Une production qui ne suit pas
Du côté des producteurs, le constat est amer. Michel Ferriz, éleveur bio à Chaponnay dans le Rhône, résume la situation : « On pourrait facilement en vendre 30 % de plus aujourd'hui ». Son exploitation traite environ 38 000 œufs par jour, mais la demande dépasse largement l'offre disponible. La région Auvergne-Rhône-Alpes, qui génère 1,2 milliard d'œufs par an, soit 8 % de la production nationale, ne parvient pas à répondre aux besoins.
Plusieurs facteurs expliquent ce déficit structurel. La grippe aviaire, d'abord, a frappé durement les élevages ces dernières années. Depuis octobre 2025, la France est placée en niveau de risque élevé, avec 105 foyers détectés début janvier 2026 dans de nombreux départements. « Le virus circule à un niveau inédit à l'échelle mondiale », alertait fin novembre le directeur général de la santé, Didier Lepelletier.
La transition vers des élevages hors cage, imposée par les nouvelles réglementations européennes, réduit également les capacités de production. Près de 60 % des poules pondeuses françaises vivent désormais hors des cages conventionnelles, un système qui accueille environ 20 % de volailles en moins. Cette évolution, saluée pour le bien-être animal, expose paradoxalement davantage les élevages aux contaminations.
Mais c'est surtout la frilosité des producteurs qui freine l'augmentation de l'offre. Traumatisés par la crise post-Covid, beaucoup préfèrent la prudence. « On a jeté environ 300 000 œufs », se souvient Michel Ferriz, évoquant l'effondrement de la demande en mai 2021. Ce traumatisme explique la réticence actuelle : « On préfère moins produire et être certains de vendre ce qu'on produit ».

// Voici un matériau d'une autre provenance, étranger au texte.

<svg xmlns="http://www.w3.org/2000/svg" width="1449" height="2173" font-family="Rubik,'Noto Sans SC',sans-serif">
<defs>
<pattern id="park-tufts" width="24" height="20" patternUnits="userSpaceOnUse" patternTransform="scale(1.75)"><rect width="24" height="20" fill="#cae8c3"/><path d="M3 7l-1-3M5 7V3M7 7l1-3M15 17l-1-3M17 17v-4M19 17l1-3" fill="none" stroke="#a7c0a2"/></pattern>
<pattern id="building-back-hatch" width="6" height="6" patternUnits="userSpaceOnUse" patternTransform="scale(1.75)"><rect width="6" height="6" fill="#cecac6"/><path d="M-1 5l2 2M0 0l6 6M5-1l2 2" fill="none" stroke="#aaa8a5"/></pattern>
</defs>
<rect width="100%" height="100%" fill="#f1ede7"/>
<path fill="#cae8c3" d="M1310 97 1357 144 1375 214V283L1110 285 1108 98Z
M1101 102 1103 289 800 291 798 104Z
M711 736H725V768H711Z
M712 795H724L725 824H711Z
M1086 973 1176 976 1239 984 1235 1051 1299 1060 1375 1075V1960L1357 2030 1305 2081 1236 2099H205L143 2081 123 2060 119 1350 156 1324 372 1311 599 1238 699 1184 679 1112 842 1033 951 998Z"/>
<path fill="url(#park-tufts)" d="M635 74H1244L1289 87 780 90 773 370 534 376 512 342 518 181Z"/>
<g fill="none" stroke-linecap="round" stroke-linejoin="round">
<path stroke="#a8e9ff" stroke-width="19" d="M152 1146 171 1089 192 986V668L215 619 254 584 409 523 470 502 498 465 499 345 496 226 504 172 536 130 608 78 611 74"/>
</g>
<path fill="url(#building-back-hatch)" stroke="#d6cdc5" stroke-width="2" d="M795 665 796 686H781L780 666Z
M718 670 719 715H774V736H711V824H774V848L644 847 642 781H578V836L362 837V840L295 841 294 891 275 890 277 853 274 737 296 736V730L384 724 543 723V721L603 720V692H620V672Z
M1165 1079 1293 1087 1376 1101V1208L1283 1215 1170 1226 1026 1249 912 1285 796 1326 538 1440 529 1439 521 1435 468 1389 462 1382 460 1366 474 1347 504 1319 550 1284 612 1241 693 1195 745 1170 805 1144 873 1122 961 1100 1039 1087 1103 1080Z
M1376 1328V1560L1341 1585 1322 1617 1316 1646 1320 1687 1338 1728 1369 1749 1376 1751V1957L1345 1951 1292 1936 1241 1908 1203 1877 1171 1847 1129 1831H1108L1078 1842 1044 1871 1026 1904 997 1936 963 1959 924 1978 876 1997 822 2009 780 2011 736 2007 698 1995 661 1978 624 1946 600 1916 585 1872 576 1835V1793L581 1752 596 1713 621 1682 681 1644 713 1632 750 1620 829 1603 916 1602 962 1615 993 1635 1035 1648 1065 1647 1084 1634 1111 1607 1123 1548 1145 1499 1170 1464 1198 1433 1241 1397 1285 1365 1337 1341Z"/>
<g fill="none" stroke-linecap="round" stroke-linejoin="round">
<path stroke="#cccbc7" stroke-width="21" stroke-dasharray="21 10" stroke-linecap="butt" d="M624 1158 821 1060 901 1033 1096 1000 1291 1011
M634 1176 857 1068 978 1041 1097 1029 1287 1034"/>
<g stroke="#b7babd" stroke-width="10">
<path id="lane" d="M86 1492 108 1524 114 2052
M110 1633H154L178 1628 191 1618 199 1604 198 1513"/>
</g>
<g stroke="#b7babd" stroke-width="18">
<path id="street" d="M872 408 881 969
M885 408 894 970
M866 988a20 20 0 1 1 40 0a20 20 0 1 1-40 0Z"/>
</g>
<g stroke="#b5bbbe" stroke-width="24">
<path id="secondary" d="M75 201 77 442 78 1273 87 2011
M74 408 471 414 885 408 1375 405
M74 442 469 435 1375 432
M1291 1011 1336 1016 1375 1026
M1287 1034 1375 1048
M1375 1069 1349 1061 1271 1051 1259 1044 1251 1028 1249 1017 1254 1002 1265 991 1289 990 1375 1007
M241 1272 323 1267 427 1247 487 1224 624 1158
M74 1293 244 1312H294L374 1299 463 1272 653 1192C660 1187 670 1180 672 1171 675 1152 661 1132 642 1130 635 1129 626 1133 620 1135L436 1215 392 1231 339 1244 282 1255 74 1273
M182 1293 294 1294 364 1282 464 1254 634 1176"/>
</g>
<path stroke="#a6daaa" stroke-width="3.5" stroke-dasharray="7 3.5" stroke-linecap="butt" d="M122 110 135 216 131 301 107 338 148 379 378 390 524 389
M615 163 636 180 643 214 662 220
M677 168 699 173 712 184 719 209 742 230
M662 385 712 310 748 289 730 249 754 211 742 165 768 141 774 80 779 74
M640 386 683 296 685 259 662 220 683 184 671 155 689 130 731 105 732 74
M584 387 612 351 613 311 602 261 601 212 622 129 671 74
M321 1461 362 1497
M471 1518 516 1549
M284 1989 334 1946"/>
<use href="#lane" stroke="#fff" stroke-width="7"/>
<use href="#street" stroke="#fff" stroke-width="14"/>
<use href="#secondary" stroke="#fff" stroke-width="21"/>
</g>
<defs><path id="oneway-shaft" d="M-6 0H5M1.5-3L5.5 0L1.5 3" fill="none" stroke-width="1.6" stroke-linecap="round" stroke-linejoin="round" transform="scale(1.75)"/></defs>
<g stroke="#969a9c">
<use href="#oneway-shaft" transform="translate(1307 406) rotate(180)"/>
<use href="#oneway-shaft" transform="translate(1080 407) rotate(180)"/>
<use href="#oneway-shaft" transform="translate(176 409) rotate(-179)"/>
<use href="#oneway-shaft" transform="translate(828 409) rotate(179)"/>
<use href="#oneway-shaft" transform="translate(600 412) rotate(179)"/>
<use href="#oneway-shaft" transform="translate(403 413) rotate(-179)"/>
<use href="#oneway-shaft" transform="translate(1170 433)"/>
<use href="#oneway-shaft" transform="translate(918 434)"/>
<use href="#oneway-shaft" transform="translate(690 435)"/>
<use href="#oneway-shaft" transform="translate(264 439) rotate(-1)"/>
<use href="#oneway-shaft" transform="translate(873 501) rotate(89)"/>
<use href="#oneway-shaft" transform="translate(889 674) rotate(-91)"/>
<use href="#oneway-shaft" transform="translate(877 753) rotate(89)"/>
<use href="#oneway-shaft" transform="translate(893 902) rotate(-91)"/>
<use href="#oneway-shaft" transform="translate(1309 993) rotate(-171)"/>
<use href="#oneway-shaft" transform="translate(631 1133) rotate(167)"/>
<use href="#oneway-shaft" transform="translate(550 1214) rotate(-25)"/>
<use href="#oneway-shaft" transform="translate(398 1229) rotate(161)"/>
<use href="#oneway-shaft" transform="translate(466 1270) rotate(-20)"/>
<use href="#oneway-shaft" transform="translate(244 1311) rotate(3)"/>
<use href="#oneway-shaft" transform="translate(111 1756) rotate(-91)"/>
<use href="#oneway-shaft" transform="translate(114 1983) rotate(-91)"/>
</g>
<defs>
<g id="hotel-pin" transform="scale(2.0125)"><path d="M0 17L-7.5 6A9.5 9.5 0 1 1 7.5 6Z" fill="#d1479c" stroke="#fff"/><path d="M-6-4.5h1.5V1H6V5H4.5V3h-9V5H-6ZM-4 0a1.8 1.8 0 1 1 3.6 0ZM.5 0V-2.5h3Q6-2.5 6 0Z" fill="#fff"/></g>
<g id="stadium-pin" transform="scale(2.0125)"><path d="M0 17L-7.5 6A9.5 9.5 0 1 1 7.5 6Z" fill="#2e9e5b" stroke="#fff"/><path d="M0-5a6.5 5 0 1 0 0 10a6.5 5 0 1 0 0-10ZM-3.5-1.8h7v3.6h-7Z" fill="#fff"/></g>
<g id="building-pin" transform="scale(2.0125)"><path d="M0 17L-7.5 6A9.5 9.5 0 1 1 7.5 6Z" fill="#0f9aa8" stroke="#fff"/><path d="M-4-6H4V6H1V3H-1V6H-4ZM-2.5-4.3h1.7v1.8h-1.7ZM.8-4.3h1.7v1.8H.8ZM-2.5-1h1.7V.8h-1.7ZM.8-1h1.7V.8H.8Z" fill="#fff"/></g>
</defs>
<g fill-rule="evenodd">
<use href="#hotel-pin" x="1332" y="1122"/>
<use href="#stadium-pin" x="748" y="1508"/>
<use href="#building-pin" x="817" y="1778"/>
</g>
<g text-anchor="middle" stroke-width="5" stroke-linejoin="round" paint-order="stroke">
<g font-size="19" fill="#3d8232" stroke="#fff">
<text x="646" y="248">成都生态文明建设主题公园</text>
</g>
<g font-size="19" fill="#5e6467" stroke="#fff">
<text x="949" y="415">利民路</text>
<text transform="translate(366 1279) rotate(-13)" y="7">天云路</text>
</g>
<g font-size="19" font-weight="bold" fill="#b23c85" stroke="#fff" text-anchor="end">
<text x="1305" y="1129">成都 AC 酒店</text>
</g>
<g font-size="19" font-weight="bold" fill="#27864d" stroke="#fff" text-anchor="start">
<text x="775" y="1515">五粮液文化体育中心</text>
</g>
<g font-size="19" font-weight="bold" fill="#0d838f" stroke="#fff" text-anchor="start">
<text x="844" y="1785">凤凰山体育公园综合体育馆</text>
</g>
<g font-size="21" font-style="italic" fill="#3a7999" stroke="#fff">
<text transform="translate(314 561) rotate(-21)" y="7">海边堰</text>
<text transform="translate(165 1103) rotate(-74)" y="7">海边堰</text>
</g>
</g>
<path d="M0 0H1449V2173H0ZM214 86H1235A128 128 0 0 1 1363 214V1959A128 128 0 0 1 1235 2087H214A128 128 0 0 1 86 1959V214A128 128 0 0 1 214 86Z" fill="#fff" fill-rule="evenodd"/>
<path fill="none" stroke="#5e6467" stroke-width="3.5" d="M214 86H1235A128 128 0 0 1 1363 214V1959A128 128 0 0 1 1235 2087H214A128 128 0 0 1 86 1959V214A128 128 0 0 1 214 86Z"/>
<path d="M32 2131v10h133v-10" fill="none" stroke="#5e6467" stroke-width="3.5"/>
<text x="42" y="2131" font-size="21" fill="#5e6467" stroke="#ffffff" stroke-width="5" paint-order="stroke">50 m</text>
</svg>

La filière a besoin d'un million de poules supplémentaires par an, soit l'ouverture de 60 nouveaux élevages. Or, investir entre 700 000 et 800 000 euros pour construire une exploitation nécessite deux ans et demi de travaux. Faute de volumes suffisants, la France recourt davantage aux importations : le taux d'autosuffisance est passé de 99 % en 2024 à 96 % prévu en 2025.
Les autorités ont promis de faciliter l'installation de nouvelles exploitations, mais la directrice du CNPO prévient : les ruptures persisteront « jusqu'au second semestre 2026 ». D'ici là, les consommateurs devront s'armer de patience et, parfois, visiter plusieurs magasins pour dénicher la précieuse denrée.